At one point, Jessica goes back to Pineville for graduation and encounters Taryn Baker. “As an about-to-graduate senior in high school, Taryn’s got hubris out the wazoo.” And this not only made me laugh (as I was at the time experiencing the extreme hubris of high school students), but refers to what Jessica is losing in her transformation from teen to young adult over the course of this book. Losing her hubris is her first step towards adulthood. Her pride at being the smartest student, the greatest long-distance friend, and the greatest long-distance girlfriend all end up being upended at Columbia. She’s around people of her intellectual caliber and they still annoy her; they’re still imperfect and selfish and phony. She barely keeps in contact with Hope. She cheats on Marcus (with a Republican). She contemplates an affair with a married man. The above-it-all Jessica we knew from Pineville High School is being knocked off her pedestal. She clearly doesn’t know it all, can’t get by without the help of her family, and isn’t of such superior moral stock as she thought she was. It is a particularly painful part of growing up to realize that you don’t have everything figured out and that you are an inherently flawed human being who needs other people. As a result, this isn’t really Jessica in her finest moment. She’s difficult to like at points and it is pretty painful to watch her make some stupid mistakes. But… if we are watching Jessica grow up, we have to accept that she’s got to make the difficult transition from immortal teen to mortal adult.
I had been warned that this was the low point of the series and if you read reviews on Goodreads, you’ll see it is not as well-received or as well-liked as the first two in the series. I actually enjoyed the book, but think that has to do mainly with how much I related to Jessica’s struggles. We are asked to endure the difficult transition from adolescence to young adulthood with Jessica, which I think is a transition that the typical audience for Jessica Darling has either not undergone yet or is too close to really relate to. I don’t know, this book just came along at the exact right time for me to get it. I was working with high school and college students pretty closely and realizing just how old I was in comparison. Life has yet to kick them around and they’ve yet to have to make the choices and mistakes and to have the responsibilities that turn you into an adult. I don’t know… watching Jessica go through that transition was sort of sad, but also felt appropriate. We all gotta get there eventually, like it or not.
Will this be my favorite of the Jessica Darling series? No. But I liked that McCafferty was willing to tackle this issue of young adulthood because I’m not sure I’ve seen it so honestly examined anywhere else. Also, I think I am willing to put up with just about anything from Jessica Darling because I relate to her so much.

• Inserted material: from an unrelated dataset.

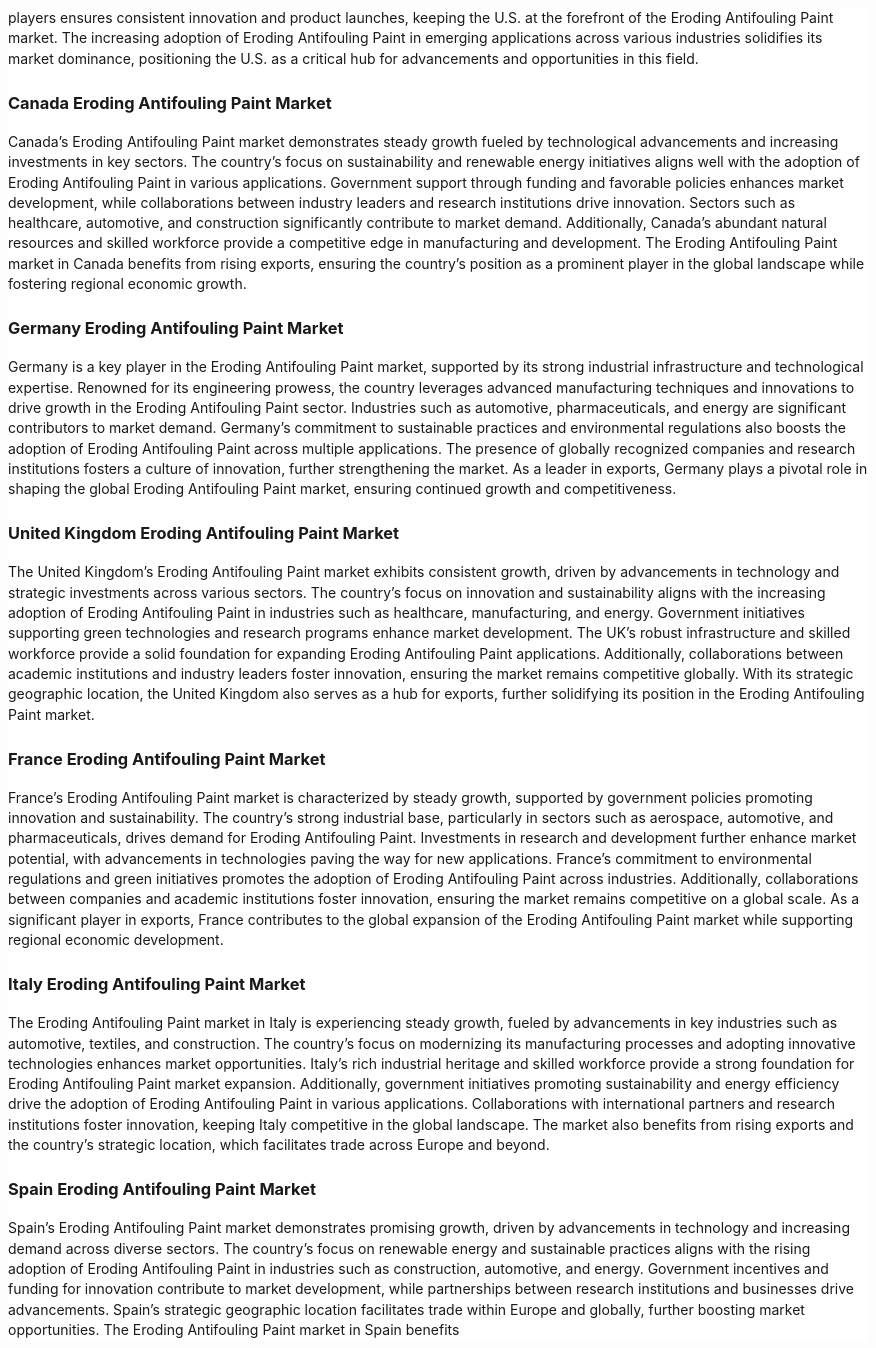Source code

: players ensures consistent innovation and product launches, keeping the U.S. at the forefront of the Eroding Antifouling Paint market. The increasing adoption of Eroding Antifouling Paint in emerging applications across various industries solidifies its market dominance, positioning the U.S. as a critical hub for advancements and opportunities in this field.</p><h3>Canada Eroding Antifouling Paint Market</h3><p>Canada&rsquo;s Eroding Antifouling Paint market demonstrates steady growth fueled by technological advancements and increasing investments in key sectors. The country&rsquo;s focus on sustainability and renewable energy initiatives aligns well with the adoption of Eroding Antifouling Paint in various applications. Government support through funding and favorable policies enhances market development, while collaborations between industry leaders and research institutions drive innovation. Sectors such as healthcare, automotive, and construction significantly contribute to market demand. Additionally, Canada&rsquo;s abundant natural resources and skilled workforce provide a competitive edge in manufacturing and development. The Eroding Antifouling Paint market in Canada benefits from rising exports, ensuring the country&rsquo;s position as a prominent player in the global landscape while fostering regional economic growth.</p><h3>Germany Eroding Antifouling Paint Market</h3><p>Germany is a key player in the Eroding Antifouling Paint market, supported by its strong industrial infrastructure and technological expertise. Renowned for its engineering prowess, the country leverages advanced manufacturing techniques and innovations to drive growth in the Eroding Antifouling Paint sector. Industries such as automotive, pharmaceuticals, and energy are significant contributors to market demand. Germany&rsquo;s commitment to sustainable practices and environmental regulations also boosts the adoption of Eroding Antifouling Paint across multiple applications. The presence of globally recognized companies and research institutions fosters a culture of innovation, further strengthening the market. As a leader in exports, Germany plays a pivotal role in shaping the global Eroding Antifouling Paint market, ensuring continued growth and competitiveness.</p><h3>United Kingdom Eroding Antifouling Paint Market</h3><p>The United Kingdom&rsquo;s Eroding Antifouling Paint market exhibits consistent growth, driven by advancements in technology and strategic investments across various sectors. The country&rsquo;s focus on innovation and sustainability aligns with the increasing adoption of Eroding Antifouling Paint in industries such as healthcare, manufacturing, and energy. Government initiatives supporting green technologies and research programs enhance market development. The UK&rsquo;s robust infrastructure and skilled workforce provide a solid foundation for expanding Eroding Antifouling Paint applications. Additionally, collaborations between academic institutions and industry leaders foster innovation, ensuring the market remains competitive globally. With its strategic geographic location, the United Kingdom also serves as a hub for exports, further solidifying its position in the Eroding Antifouling Paint market.</p><h3>France Eroding Antifouling Paint Market</h3><p>France&rsquo;s Eroding Antifouling Paint market is characterized by steady growth, supported by government policies promoting innovation and sustainability. The country&rsquo;s strong industrial base, particularly in sectors such as aerospace, automotive, and pharmaceuticals, drives demand for Eroding Antifouling Paint. Investments in research and development further enhance market potential, with advancements in technologies paving the way for new applications. France&rsquo;s commitment to environmental regulations and green initiatives promotes the adoption of Eroding Antifouling Paint across industries. Additionally, collaborations between companies and academic institutions foster innovation, ensuring the market remains competitive on a global scale. As a significant player in exports, France contributes to the global expansion of the Eroding Antifouling Paint market while supporting regional economic development.</p><h3>Italy Eroding Antifouling Paint Market</h3><p>The Eroding Antifouling Paint market in Italy is experiencing steady growth, fueled by advancements in key industries such as automotive, textiles, and construction. The country&rsquo;s focus on modernizing its manufacturing processes and adopting innovative technologies enhances market opportunities. Italy&rsquo;s rich industrial heritage and skilled workforce provide a strong foundation for Eroding Antifouling Paint market expansion. Additionally, government initiatives promoting sustainability and energy efficiency drive the adoption of Eroding Antifouling Paint in various applications. Collaborations with international partners and research institutions foster innovation, keeping Italy competitive in the global landscape. The market also benefits from rising exports and the country&rsquo;s strategic location, which facilitates trade across Europe and beyond.</p><h3>Spain Eroding Antifouling Paint Market</h3><p>Spain&rsquo;s Eroding Antifouling Paint market demonstrates promising growth, driven by advancements in technology and increasing demand across diverse sectors. The country&rsquo;s focus on renewable energy and sustainable practices aligns with the rising adoption of Eroding Antifouling Paint in industries such as construction, automotive, and energy. Government incentives and funding for innovation contribute to market development, while partnerships between research institutions and businesses drive advancements. Spain&rsquo;s strategic geographic location facilitates trade within Europe and globally, further boosting market opportunities. The Eroding Antifouling Paint market in Spain benefits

She’s probably one of my favorite characters of all time!
Obviously, read this one if you are invested in the series. Just… don’t go into it expecting Jessica-Marcus fireworks and Jessica having the time of her life at college. It is likely to disappoint unless you go into it realizing that this is the growing pains part of the series.
I’ve just read the first one so far so I’ll get to this one eventually (I’m trying not to read series straight through anymore). Your review reminds me of how I felt about the fifth Harry Potter. An excellent book, but Harry was soooo whiney. It was also accurate because my brother had just been that age and I was having bad flashbacks. It’s the only HP book I haven’t reread.
Charmed Thirds sounds like the kind of accurate that some don’t appreciate because when fictional characters behave in imperfect ways it reminds us that we aren’t always perfect/likeable.
You know, when I reread the 5th Harry Potter, I actually appreciated it a lot more than I did the first time around when I felt much like you did. I think having some distance from teenage angst can be helpful when reading about it. Then again… sometimes it is just plain irritating!